David Cameron l'a rangé un jour dans la catégorie des "barjos, des cinglés et racistes qui ne disent pas leur nom", mais les récents succès de l'UKIP, parti nationaliste britannique, anti-européen et anti-immigration, risquent de placer le Premier ministre en position délicate.
Alors que le Parti conservateur de M. Cameron se débat avec la crise et d'impopulaires mesures d'austérité, le Parti pour l'indépendance du Royaume-Uni savoure sa récente deuxième place aux législatives partielles dans la circonscription de Rotherham (nord de l'Angleterre).
Avec 21,79% des voix, il est arrivé derrière le Parti travailliste mais devant les formations au pouvoir, conservateurs et libéraux-démocrates finissant respectivement en 5e et 8e positions.
"L'UKIP gagne du terrain", s'est félicité son leader, Nigel Farage, député européen, affirmant incarner désormais "la troisième force" politique du pays.
En 2010, l'UKIP était arrivé quatrième à l'échelle nationale aux législatives, recueillant 3,1% des voix.
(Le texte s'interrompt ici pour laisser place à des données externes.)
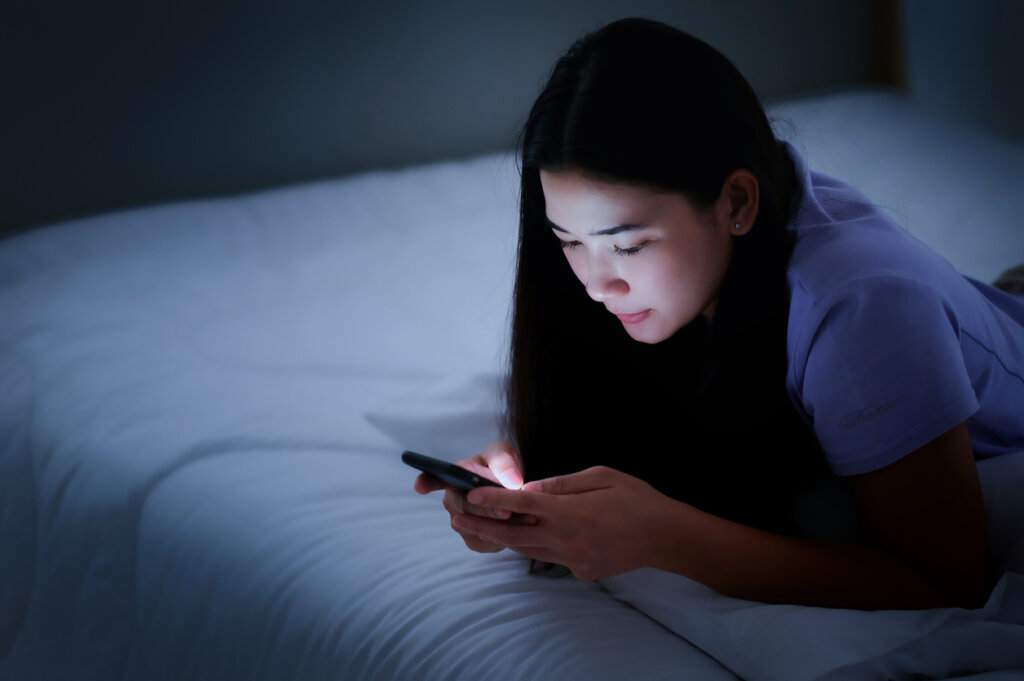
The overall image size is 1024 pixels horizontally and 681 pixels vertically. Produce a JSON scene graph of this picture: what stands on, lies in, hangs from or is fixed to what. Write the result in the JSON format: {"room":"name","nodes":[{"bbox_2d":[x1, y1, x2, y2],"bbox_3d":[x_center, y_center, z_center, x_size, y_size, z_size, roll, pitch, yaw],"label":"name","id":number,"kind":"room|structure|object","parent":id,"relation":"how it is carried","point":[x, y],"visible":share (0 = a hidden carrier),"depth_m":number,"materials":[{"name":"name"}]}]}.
{"room":"bedroom","nodes":[
{"label":"bedroom","id":0,"kind":"room"},
{"bbox_2d":[1,0,898,235],"bbox_3d":[-0.665,-0.704,4.068,3.247,2.257,0.152,-11,17,-30],"label":"wall","id":1,"kind":"structure","parent":0,"point":[75,2],"depth_m":4.31,"materials":[{"name":"grey paint"}]},
{"bbox_2d":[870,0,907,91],"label":"wooden post","id":2,"kind":"object","parent":1,"relation":"attached to","point":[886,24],"visible":0.27,"depth_m":4.73,"materials":[{"name":"brown wood"}]},
{"bbox_2d":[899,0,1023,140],"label":"wall","id":3,"kind":"structure","parent":0,"point":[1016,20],"depth_m":4.68,"materials":[{"name":"grey paint"}]},
{"label":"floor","id":4,"kind":"structure","parent":0,"visible":0},
{"bbox_2d":[0,89,1023,680],"bbox_3d":[0.336,0.275,3.317,1.769,0.584,2.185,-11,17,-30],"label":"bed","id":5,"kind":"object","parent":4,"relation":"on","point":[487,600],"visible":0.78,"depth_m":3.30,"materials":[{"name":"white fabric"}]},
{"bbox_2d":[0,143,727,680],"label":"duvet","id":6,"kind":"object","parent":5,"relation":"on","point":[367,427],"visible":0.54,"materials":[{"name":"white fabric"}]},
{"bbox_2d":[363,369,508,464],"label":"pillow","id":7,"kind":"object","parent":5,"relation":"on","point":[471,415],"visible":0.29,"depth_m":3.16,"materials":[{"name":"white fabric"}]},
{"bbox_2d":[419,14,1023,615],"bbox_3d":[0.260,0.039,2.746,0.585,0.596,0.495,-11,17,-30],"label":"woman","id":8,"kind":"object","parent":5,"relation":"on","point":[704,302],"visible":0.93,"depth_m":2.65},
{"bbox_2d":[401,450,505,493],"bbox_3d":[-0.030,0.109,2.720,0.085,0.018,0.107,-11,17,-30],"label":"smartphone","id":9,"kind":"object","parent":8,"relation":"in","point":[413,461],"visible":0.52,"depth_m":2.70,"materials":[{"name":"black"}]},
{"bbox_2d":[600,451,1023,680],"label":"blanket","id":10,"kind":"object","parent":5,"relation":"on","point":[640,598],"visible":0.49,"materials":[{"name":"white fabric"}]},
{"bbox_2d":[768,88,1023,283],"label":"pillow","id":11,"kind":"object","parent":5,"relation":"on","point":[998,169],"visible":0.39,"depth_m":4.04,"materials":[{"name":"white fabric"}]},
{"bbox_2d":[991,262,1023,296],"bbox_3d":[0.713,-0.024,3.346,0.429,0.163,0.435,-11,17,-30],"label":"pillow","id":12,"kind":"object","parent":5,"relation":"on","point":[1022,269],"visible":0.23,"depth_m":3.43,"materials":[{"name":"grey fabric"}]}
]}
Il compte douze membres au Parlement européen mais aucun à la Chambre des Communes, la chambre basse du Parlement britannique.
Avec la crise de l'euro qui a conduit une majorité de Britanniques à se prononcer en faveur d'une sortie de leur pays de l'Union européenne, selon de récents sondages, cette formation a une véritable carte à jouer, ce qu'ont bien compris certains responsables du Parti conservateur.
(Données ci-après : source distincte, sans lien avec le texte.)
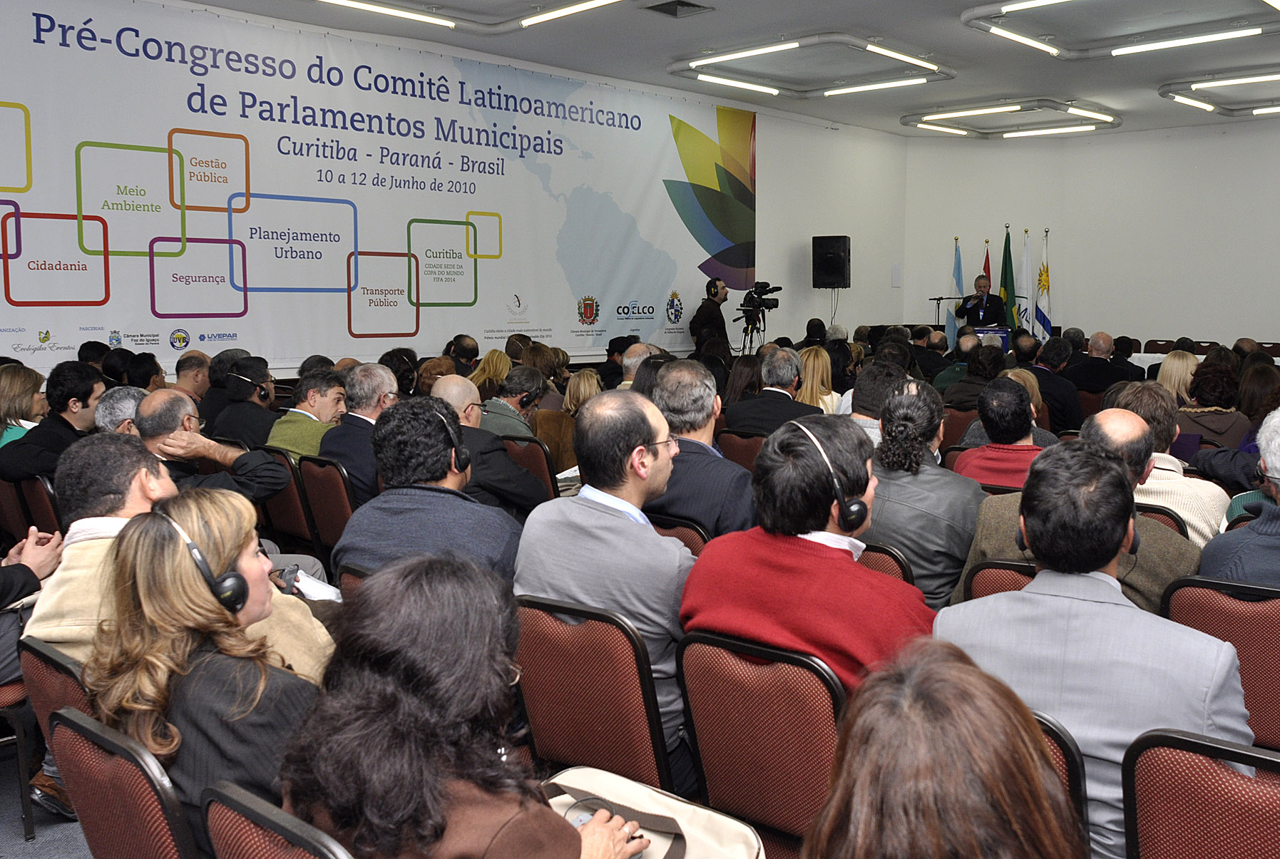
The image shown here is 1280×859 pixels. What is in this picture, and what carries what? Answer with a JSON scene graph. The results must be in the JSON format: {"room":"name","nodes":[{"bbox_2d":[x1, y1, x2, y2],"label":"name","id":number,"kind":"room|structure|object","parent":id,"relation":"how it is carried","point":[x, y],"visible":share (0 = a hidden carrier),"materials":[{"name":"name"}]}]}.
{"room":"event hall","nodes":[
{"label":"event hall","id":0,"kind":"room"},
{"bbox_2d":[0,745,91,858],"label":"floor","id":1,"kind":"structure","parent":0,"point":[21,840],"materials":[{"name":"grey carpet"}]},
{"bbox_2d":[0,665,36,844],"label":"chair","id":2,"kind":"object","parent":1,"relation":"on","point":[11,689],"visible":0.54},
{"bbox_2d":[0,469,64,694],"label":"man","id":3,"kind":"object","parent":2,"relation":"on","point":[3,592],"visible":0.71},
{"bbox_2d":[0,363,48,448],"label":"woman","id":4,"kind":"object","parent":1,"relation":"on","point":[21,391],"visible":0.56},
{"bbox_2d":[8,472,61,538],"label":"chair","id":5,"kind":"object","parent":1,"relation":"on","point":[38,504],"visible":0.28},
{"bbox_2d":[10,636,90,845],"label":"chair","id":6,"kind":"object","parent":1,"relation":"on","point":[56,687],"visible":0.27,"materials":[{"name":"red fabric"}]},
{"bbox_2d":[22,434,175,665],"label":"man","id":7,"kind":"object","parent":6,"relation":"on","point":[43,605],"visible":0.38},
{"bbox_2d":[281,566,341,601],"label":"paper","id":8,"kind":"object","parent":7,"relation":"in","point":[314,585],"visible":0.43,"materials":[{"name":"white paper"}]},
{"bbox_2d":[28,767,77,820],"label":"shoe","id":9,"kind":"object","parent":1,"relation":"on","point":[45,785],"visible":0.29,"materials":[{"name":"brown leather"}]},
{"bbox_2d":[0,362,106,481],"label":"man","id":10,"kind":"object","parent":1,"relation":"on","point":[91,386],"visible":0.67},
{"bbox_2d":[94,384,150,434],"label":"man","id":11,"kind":"object","parent":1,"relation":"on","point":[131,404],"visible":0.24},
{"bbox_2d":[49,703,196,858],"label":"chair","id":12,"kind":"object","parent":1,"relation":"on","point":[73,740],"visible":0.5,"materials":[{"name":"red fabric"}]},
{"bbox_2d":[84,486,333,856],"label":"woman","id":13,"kind":"object","parent":12,"relation":"on","point":[166,555],"visible":0.67},
{"bbox_2d":[151,503,248,617],"label":"headphones","id":14,"kind":"object","parent":13,"relation":"on","point":[229,577],"visible":0.89,"materials":[{"name":"black plastic"}]},
{"bbox_2d":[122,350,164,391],"label":"person","id":15,"kind":"object","parent":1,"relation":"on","point":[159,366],"visible":0.33},
{"bbox_2d":[171,348,211,407],"label":"man","id":16,"kind":"object","parent":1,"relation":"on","point":[184,366],"visible":0.42},
{"bbox_2d":[204,354,280,448],"label":"man","id":17,"kind":"object","parent":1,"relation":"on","point":[267,421],"visible":0.77},
{"bbox_2d":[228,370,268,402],"label":"headphones","id":18,"kind":"object","parent":17,"relation":"on","point":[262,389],"visible":0.97,"materials":[{"name":"black"}]},
{"bbox_2d":[203,782,357,858],"label":"chair","id":19,"kind":"object","parent":1,"relation":"on","point":[267,845],"visible":0.51,"materials":[{"name":"red fabric"}]},
{"bbox_2d":[275,551,666,858],"label":"woman","id":20,"kind":"object","parent":19,"relation":"on","point":[575,845],"visible":0.98},
{"bbox_2d":[539,765,765,858],"label":"handbag","id":21,"kind":"object","parent":20,"relation":"on","point":[659,858],"visible":0.73,"materials":[{"name":"beige fabric"}]},
{"bbox_2d":[258,449,318,552],"label":"chair","id":22,"kind":"object","parent":1,"relation":"on","point":[294,522],"visible":0.34,"materials":[{"name":"red fabric"}]},
{"bbox_2d":[135,390,286,505],"label":"man","id":23,"kind":"object","parent":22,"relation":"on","point":[154,406],"visible":0.57},
{"bbox_2d":[264,366,345,458],"label":"man","id":24,"kind":"object","parent":22,"relation":"on","point":[316,439],"visible":0.53},
{"bbox_2d":[297,453,357,560],"label":"chair","id":25,"kind":"object","parent":1,"relation":"on","point":[329,494],"visible":0.38,"materials":[{"name":"red fabric"}]},
{"bbox_2d":[318,361,399,507],"label":"man","id":26,"kind":"object","parent":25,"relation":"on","point":[381,371],"visible":0.53},
{"bbox_2d":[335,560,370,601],"label":"chair","id":27,"kind":"object","parent":1,"relation":"on","point":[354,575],"visible":0.08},
{"bbox_2d":[336,398,526,582],"label":"man","id":28,"kind":"object","parent":27,"relation":"on","point":[411,497],"visible":0.62},
{"bbox_2d":[424,405,471,470],"label":"headphones","id":29,"kind":"object","parent":28,"relation":"on","point":[462,462],"visible":0.95,"materials":[{"name":"black plastic"}]},
{"bbox_2d":[444,334,479,376],"label":"man","id":30,"kind":"object","parent":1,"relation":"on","point":[454,351],"visible":0.47},
{"bbox_2d":[467,346,510,397],"label":"woman","id":31,"kind":"object","parent":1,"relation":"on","point":[487,364],"visible":0.42},
{"bbox_2d":[428,375,551,510],"label":"man","id":32,"kind":"object","parent":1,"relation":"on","point":[459,389],"visible":0.57},
{"bbox_2d":[497,433,559,500],"label":"chair","id":33,"kind":"object","parent":1,"relation":"on","point":[532,447],"visible":0.28,"materials":[{"name":"red fabric"}]},
{"bbox_2d":[479,364,544,437],"label":"man","id":34,"kind":"object","parent":33,"relation":"on","point":[507,381],"visible":0.62},
{"bbox_2d":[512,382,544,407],"label":"headphones","id":35,"kind":"object","parent":34,"relation":"on","point":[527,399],"visible":0.96,"materials":[{"name":"black"}]},
{"bbox_2d":[535,368,600,473],"label":"woman","id":36,"kind":"object","parent":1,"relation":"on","point":[570,401],"visible":0.4},
{"bbox_2d":[511,592,679,796],"label":"chair","id":37,"kind":"object","parent":1,"relation":"on","point":[537,737],"visible":0.55,"materials":[{"name":"red fabric"}]},
{"bbox_2d":[517,385,698,781],"label":"man","id":38,"kind":"object","parent":37,"relation":"on","point":[617,522],"visible":0.77},
{"bbox_2d":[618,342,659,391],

"L'UKIP est dorénavant une menace électorale pour le Parti conservateur", a ainsi écrit le mois dernier, dans un document de travail, Michael Fabricant, l'un des conseillers de David Cameron.
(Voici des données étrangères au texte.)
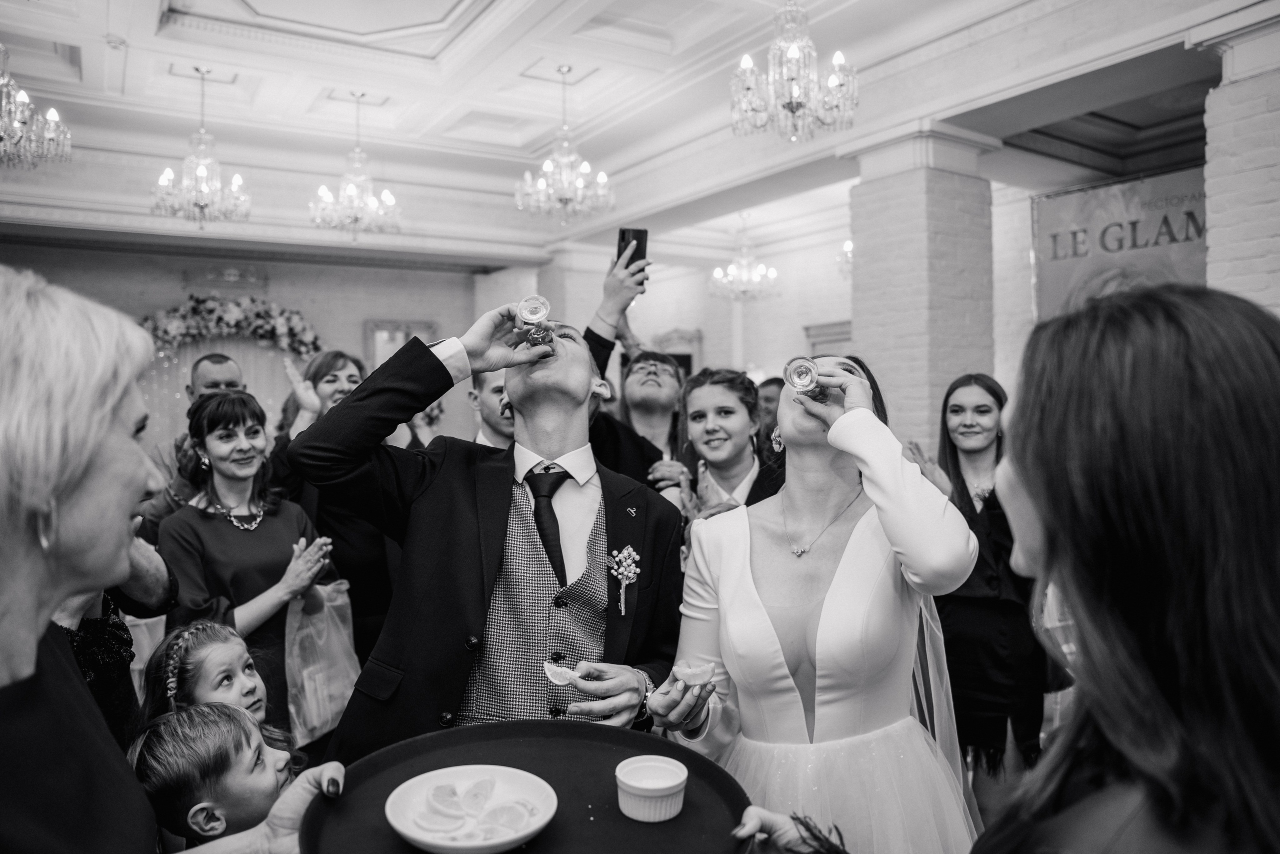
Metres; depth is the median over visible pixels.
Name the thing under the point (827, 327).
door
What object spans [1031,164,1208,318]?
banner
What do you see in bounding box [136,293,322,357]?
floral garland
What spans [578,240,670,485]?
man
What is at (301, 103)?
ceiling
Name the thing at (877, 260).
brick column
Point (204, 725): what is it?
child
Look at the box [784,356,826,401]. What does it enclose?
glass
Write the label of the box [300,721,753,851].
round tray
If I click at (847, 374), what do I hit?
woman
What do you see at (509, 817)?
slice
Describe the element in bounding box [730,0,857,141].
chandelier
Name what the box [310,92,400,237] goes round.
chandelier
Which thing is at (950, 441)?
woman
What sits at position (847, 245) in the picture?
chandelier
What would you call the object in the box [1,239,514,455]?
back wall
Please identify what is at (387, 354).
picture frame
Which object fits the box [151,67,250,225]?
chandelier
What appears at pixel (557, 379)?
man
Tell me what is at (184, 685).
girl
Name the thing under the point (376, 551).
woman
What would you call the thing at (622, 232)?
smartphone
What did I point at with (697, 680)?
slice
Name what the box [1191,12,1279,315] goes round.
brick pillar
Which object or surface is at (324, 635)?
plastic bag
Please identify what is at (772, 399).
person
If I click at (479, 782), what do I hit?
slice
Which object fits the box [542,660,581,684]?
slice
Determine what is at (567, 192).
chandelier
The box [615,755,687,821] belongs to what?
ramekin
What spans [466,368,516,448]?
man
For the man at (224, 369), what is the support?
on the floor
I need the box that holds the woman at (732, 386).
[665,368,784,527]
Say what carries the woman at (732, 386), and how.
on the floor
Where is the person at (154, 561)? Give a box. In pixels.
[52,530,179,742]
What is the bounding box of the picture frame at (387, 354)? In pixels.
[363,319,434,371]
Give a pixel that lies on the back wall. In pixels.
(314, 314)
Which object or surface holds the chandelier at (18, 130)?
hanging from the ceiling
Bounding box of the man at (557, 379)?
[290,296,690,759]
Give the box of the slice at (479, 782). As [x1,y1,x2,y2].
[459,775,495,810]
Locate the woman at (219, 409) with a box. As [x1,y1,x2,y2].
[155,390,338,739]
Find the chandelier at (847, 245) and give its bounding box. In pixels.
[837,239,853,276]
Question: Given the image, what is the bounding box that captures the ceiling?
[0,0,1267,268]
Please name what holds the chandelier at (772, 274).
hanging from the ceiling
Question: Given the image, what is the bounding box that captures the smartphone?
[616,226,648,280]
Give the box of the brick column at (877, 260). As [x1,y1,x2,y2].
[839,121,1001,455]
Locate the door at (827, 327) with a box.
[803,319,851,357]
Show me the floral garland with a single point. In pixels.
(289, 327)
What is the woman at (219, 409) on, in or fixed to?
on the floor
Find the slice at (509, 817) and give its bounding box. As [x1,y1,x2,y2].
[479,800,537,835]
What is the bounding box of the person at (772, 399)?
[755,377,784,452]
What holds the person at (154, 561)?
on the floor
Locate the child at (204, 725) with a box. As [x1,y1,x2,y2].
[129,699,324,847]
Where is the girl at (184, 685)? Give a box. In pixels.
[139,620,288,750]
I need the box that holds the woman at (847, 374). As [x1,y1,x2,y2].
[649,351,983,851]
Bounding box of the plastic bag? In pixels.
[283,577,360,747]
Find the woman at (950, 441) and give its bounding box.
[907,371,1056,801]
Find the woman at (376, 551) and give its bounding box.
[271,346,398,667]
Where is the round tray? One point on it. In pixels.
(682, 817)
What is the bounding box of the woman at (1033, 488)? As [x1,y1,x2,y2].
[693,284,1279,853]
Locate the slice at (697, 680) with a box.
[674,660,716,687]
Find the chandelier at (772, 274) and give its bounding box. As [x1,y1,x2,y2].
[709,216,778,301]
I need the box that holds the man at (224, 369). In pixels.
[135,354,246,520]
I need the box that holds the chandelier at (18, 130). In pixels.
[0,45,71,168]
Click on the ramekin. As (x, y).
(642, 792)
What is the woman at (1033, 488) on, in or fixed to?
on the floor
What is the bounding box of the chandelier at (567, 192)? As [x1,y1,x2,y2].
[517,65,613,222]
Il n'a pas manqué de rappeler que le Parti nationaliste avait coûté 40 sièges aux conservateurs en 2010 alors qu'il leur en manquait 20 pour obtenir la majorité et se passer d'une coalition avec les libéraux-démocrates.
"Il est temps d'envisager sérieusement si un rapprochement est possible", a-t-il ajouté.
La base d'un tel accord serait l'organisation par David Cameron d'un référendum sur le maintien de la Grande-Bretagne dans l'Union européenne en échange de l'engagement de l'UKIP de ne pas présenter de candidats contre les conservateurs pour des sièges où les Tories disposent d'une faible avance aux élections générales de 2015.
Le Premier ministre s'est contenté pour l'heure d'envisager en termes vagues une telle consultation, en butte aux pressions de membres de son parti.
Il préfère s'en tenir à l'idée qu'un "statu quo" dans les relations entre Londres et l'UE n'est pas acceptable, une position loin de satisfaire le dirigeant de l'UKIP: Nigel Farage a déclaré qu'il ne "pouvait même pas envisager" de s'entendre avec David Cameron.
Il garde en travers de la gorge les sobriquets dont le chef de file des conservateurs avait affublé son parti en 2006.
"Si je croisais son chemin, je traverserai la route pour l'éviter. Il n'y a rien à discuter", a affirmé à l'AFP Nigel Farage. Tout en précisant qu'il accepterait le dialogue avec les conservateurs s'ils avaient un autre chef et s'il avait l'assurance "écrite dans le marbre" de la tenue d'un référendum.
Le professeur John Curtice de l'université de Strathclyde, spécialiste des questions électorales, ne croit pas cependant à l'éventualité d'un accord UKIP-conservateurs, le parti anti-européen redoutant trop que cela obère ses chances de réaliser une percée significative lors des élections européennes de 2014, un scrutin où il réalise ses meilleures performances.
Mais ce débat met en lumière les difficultés que risquent de rencontrer les conservateurs pour s'assurer d'une majorité aux législatives de 2015.